What is the difference between cgroups v1 and v2?

cgroups v1 uses separate hierarchies for each controller (CPU, memory, I/O are independent trees). cgroups v2 uses a single unified hierarchy where all controllers live in one tree. v2 also adds Pressure Stall Information (PSI) for monitoring resource contention and has a cleaner delegation model for unprivileged users.

Can I use namespaces without Docker?

Absolutely. The unshare command creates namespaces, and nsenter enters existing ones. These are standard Linux tools. You can also use ip netns specifically for network namespaces. systemd-nspawn is another tool that creates lightweight containers without Docker. Even firejail uses namespaces for sandboxing desktop apps.

Why does my container see all host CPUs but is limited to some?

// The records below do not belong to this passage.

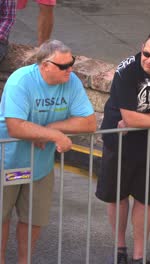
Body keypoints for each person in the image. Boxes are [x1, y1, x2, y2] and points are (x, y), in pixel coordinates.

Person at [0, 39, 96, 264]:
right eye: (63, 66)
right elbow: (15, 126)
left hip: (39, 166)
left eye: (71, 63)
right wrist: (55, 136)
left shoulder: (70, 81)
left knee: (34, 218)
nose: (69, 70)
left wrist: (51, 129)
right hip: (8, 161)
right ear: (44, 65)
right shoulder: (20, 81)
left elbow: (89, 123)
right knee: (2, 216)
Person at [96, 31, 150, 264]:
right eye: (146, 53)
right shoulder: (126, 70)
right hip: (120, 139)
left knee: (145, 199)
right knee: (118, 196)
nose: (148, 60)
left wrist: (145, 118)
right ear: (141, 48)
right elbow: (131, 118)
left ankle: (138, 254)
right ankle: (120, 248)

Namespaces don't virtualize /proc/cpuinfo -- the container sees all host CPUs. But the cgroup CPU controller limits how much time the container gets. This confuses runtimes like the JVM that read /proc/cpuinfo to size thread pools. Modern JVMs read cgroup limits directly. For others, set CPU-related environment variables manually.

Conclusion

Containers are namespaces plus cgroups plus a filesystem. That's the whole story. Namespaces isolate what a process can see (PIDs, network, mounts, hostname). Cgroups limit what a process can consume (CPU, memory, I/O). Once you internalize these two concepts, container behavior stops being mysterious. OOM kills make sense. Network isolation is predictable. Debugging becomes a matter of checking which namespace you're in and what cgroup limits are set. Try the unshare and nsenter commands on a test system -- building a container by hand is the fastest way to demystify what Docker does for you.